明日なき狼達
「澤村、松山さんは動かさない方がいい」

 浅井が手を貸し、廊下に寝かす。

 その際に、背中に回した指がずぶりと傷の中に半分程めり込んだ。

 内臓を撃ち抜かれている。腹をやられると人間はほぼ助からない。

「お、俺を、俺を置いて行け……」

「ま、松山さん……」

 躊躇う三人。

 松山は残っている力の限りを振り絞り、自分の銃を澤村に差し出した。

「俺を、ら、楽にさせてくれ……」

 その言葉の意味するところと、差し出した拳銃から、澤村は目を剥いて拒絶した。

「何を言ってんですか!」

「じ、自分で、ゴホッ……」

 松山の口から血が吐き出された。

 泣きじゃくる神谷。

 どうする事も出来ずに立ち尽くす浅井。

 澤村の目をじっと見つめる松山の目が、少しずつ光りを失いつつある。

「自分で、自分で始末が、付けられない……引き金を引く力が……力が残っていないんだ。

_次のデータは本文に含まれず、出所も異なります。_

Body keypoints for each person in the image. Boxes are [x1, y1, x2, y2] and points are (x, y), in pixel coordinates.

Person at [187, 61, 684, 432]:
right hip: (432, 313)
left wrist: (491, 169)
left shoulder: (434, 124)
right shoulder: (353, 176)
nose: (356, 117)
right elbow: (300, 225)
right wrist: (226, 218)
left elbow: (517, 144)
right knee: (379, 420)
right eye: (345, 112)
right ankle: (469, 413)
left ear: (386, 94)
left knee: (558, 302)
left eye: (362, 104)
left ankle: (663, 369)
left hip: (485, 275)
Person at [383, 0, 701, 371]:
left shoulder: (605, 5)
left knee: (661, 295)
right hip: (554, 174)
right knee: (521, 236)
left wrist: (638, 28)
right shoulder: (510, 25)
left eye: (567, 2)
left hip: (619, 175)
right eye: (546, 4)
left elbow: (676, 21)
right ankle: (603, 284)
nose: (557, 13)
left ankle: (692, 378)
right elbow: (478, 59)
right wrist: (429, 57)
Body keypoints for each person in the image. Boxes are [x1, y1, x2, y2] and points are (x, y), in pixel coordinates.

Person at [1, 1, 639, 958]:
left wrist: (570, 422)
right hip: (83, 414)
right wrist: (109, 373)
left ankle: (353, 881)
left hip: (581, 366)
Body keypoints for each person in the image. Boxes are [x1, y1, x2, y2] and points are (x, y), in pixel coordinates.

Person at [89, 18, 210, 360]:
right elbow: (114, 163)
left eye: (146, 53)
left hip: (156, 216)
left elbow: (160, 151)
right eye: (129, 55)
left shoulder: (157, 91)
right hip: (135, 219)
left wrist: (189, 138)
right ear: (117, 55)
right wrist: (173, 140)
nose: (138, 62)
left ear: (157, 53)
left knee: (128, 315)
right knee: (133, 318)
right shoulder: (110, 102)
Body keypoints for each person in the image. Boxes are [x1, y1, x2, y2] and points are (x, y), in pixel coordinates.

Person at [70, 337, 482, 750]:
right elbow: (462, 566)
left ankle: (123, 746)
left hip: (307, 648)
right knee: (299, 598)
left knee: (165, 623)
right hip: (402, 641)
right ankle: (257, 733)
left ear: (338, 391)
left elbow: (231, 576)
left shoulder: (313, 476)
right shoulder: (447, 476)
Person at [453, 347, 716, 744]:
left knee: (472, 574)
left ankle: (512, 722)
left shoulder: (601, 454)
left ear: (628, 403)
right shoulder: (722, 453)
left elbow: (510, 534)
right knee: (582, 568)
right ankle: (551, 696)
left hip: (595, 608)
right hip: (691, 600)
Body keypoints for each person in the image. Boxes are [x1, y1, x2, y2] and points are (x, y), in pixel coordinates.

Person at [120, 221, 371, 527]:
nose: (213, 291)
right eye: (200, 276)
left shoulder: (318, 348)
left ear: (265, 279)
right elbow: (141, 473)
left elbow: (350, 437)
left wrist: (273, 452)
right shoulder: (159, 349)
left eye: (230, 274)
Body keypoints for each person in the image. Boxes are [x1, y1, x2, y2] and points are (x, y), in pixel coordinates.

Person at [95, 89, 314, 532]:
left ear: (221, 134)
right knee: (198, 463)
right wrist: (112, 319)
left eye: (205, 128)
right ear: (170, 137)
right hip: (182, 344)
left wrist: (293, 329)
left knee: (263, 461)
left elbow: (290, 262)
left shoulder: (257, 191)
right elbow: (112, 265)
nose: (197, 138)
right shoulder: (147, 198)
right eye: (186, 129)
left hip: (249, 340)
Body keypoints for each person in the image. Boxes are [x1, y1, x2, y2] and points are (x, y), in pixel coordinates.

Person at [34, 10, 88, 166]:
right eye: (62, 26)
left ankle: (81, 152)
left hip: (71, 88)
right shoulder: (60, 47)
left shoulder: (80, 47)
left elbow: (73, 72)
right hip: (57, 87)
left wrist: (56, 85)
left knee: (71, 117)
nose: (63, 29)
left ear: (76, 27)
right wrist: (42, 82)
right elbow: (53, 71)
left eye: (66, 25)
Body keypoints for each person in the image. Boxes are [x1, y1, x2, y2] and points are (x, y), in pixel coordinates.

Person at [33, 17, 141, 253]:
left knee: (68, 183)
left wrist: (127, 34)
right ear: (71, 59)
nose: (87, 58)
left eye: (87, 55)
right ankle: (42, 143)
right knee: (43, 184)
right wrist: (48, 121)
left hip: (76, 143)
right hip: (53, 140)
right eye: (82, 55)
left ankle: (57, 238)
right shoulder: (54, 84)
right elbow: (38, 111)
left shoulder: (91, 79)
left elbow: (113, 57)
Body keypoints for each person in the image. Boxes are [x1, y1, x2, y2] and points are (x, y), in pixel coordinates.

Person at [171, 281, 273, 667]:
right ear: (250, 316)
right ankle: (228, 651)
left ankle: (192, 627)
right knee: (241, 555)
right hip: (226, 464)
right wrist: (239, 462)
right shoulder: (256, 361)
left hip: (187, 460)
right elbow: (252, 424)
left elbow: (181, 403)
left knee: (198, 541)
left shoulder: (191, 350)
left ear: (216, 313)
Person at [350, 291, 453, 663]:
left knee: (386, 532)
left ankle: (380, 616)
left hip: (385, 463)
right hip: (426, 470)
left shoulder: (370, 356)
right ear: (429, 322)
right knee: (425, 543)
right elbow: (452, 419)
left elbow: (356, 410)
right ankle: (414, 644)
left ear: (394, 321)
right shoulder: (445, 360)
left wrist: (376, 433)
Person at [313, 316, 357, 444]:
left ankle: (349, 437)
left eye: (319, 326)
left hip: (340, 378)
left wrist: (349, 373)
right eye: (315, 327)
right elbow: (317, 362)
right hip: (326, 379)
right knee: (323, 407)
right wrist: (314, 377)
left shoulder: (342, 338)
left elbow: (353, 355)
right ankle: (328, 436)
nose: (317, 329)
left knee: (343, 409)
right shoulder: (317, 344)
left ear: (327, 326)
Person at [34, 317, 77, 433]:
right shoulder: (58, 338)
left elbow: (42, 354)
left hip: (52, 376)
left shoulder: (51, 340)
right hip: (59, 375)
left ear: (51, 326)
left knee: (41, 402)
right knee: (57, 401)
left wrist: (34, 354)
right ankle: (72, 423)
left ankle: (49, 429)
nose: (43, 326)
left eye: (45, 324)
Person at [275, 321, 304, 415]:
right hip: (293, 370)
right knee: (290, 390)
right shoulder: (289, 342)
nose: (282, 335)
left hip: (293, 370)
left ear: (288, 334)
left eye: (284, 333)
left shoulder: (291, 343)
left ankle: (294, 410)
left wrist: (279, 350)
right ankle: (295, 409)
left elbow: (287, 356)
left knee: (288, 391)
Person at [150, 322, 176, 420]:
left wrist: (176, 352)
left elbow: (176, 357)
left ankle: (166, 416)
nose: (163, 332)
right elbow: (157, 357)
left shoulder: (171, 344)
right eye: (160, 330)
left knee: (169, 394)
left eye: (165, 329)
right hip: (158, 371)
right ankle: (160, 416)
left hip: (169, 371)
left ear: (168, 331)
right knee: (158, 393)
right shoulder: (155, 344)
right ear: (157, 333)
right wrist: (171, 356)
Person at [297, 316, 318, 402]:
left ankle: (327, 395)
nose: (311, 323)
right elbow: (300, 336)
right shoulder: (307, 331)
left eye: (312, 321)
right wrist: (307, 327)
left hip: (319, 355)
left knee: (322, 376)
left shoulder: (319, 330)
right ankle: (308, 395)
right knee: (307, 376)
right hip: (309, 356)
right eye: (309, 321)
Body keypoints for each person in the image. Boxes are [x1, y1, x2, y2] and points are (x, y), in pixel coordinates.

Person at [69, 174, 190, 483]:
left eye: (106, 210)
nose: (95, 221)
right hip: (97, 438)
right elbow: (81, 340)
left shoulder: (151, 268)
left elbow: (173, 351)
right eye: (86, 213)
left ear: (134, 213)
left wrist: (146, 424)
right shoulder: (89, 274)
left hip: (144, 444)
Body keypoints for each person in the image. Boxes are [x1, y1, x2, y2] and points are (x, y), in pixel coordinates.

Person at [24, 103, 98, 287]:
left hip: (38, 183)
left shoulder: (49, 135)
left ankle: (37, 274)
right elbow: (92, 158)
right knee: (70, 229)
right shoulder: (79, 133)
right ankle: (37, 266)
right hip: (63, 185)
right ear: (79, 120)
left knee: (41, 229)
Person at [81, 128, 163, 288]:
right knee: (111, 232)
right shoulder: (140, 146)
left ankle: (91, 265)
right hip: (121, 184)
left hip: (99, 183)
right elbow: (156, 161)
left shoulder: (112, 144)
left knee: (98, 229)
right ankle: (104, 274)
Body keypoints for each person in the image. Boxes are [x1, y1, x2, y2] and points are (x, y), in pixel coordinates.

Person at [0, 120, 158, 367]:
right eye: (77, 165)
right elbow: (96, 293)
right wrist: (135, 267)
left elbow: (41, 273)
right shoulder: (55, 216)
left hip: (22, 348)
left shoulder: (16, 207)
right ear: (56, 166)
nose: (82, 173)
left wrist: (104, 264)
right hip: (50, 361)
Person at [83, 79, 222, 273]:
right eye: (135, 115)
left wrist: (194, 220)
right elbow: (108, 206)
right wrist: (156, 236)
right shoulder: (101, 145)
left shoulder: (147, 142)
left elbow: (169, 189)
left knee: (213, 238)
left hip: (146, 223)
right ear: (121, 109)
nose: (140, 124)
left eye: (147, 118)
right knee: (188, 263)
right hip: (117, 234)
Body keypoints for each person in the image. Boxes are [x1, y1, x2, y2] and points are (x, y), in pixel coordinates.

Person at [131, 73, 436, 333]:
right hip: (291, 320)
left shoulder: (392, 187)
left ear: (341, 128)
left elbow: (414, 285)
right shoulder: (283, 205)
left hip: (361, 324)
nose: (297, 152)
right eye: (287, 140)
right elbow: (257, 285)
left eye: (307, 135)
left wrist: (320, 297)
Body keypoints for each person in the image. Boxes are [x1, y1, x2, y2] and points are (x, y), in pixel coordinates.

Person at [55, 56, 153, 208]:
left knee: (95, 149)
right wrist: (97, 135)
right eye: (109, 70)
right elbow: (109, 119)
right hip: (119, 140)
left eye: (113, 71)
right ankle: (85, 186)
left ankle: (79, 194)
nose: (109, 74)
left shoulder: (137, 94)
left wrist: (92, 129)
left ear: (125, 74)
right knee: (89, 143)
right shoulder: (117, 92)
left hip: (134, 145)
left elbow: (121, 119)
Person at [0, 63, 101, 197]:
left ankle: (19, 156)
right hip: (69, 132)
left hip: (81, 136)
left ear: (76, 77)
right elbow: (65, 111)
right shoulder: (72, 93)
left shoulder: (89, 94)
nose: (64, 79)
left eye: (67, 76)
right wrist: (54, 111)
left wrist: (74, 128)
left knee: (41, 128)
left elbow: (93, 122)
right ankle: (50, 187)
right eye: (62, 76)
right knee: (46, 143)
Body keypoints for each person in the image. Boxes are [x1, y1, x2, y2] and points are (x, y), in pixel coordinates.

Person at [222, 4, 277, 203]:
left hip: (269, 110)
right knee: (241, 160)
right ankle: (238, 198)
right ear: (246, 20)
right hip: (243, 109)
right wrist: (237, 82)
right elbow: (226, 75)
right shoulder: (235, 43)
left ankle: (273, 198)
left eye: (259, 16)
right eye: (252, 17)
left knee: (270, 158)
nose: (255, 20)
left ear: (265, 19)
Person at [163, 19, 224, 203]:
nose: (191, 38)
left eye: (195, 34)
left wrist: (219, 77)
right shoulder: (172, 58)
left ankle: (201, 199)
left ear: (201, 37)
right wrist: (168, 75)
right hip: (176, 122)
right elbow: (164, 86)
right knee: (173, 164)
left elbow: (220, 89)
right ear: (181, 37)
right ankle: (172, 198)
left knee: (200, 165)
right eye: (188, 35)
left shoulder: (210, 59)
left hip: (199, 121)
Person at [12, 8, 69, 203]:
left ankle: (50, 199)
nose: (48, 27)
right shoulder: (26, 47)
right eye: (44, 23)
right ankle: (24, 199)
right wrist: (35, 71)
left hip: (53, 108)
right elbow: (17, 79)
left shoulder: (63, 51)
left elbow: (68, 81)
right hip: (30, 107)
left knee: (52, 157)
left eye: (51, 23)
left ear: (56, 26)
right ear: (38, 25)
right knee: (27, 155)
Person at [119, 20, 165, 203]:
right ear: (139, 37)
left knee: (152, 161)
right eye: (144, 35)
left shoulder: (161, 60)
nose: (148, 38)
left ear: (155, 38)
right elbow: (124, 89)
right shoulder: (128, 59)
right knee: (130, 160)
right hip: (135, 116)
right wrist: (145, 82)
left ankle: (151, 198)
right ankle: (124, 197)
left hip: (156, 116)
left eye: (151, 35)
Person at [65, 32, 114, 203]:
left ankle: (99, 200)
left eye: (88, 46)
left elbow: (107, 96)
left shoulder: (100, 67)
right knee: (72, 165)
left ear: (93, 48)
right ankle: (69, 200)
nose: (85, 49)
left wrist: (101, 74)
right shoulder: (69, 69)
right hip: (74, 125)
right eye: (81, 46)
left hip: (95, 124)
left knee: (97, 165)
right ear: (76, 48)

頼む……楽にさせてくれ……」

 澤村は手に握らされた松山の銃を向けた。

 銃口を向けると、松山はニッコリと笑い、瞼を閉じた。

 澤村は顔を背け、引き金に指を掛けた。

「に、兄さん、さようなら……」

 パーン



 ヤンが滝沢のビルに駆け付けた時には、既に中で銃撃戦が始まっていた。

「陳、俺達も行くぞっ!」

「おうっ!」

「えっ、私はいやだよ」

「誰もお前のようなオカマを連れてくなんて言ってねえ!何処へでも好きな所へ行きなっ!」

 ヤンと陳は車から下り、両手に銃を持ち、ビルの中に入った。

 一階、二階と上の階に行くに従い、死体や怪我人の数が増えている。銃声が近い。

「ボス、向こうの階段だ」

 血溜まりに足を滑らせながら、二人は銃声の方へと急いだ。

 突然、階段から男が転がり落ちて来た。

 その男に向けて二人は銃弾を浴びせた。

 至近距離からの銃撃で、その男の身体が跳ね上がる。

 壁に血飛沫が飛んだ。

 死体となったその男を跨ぎ、上の階を目指した。

 廊下に出ると、社長室と書かれた部屋から三人の男が飛び出して来た。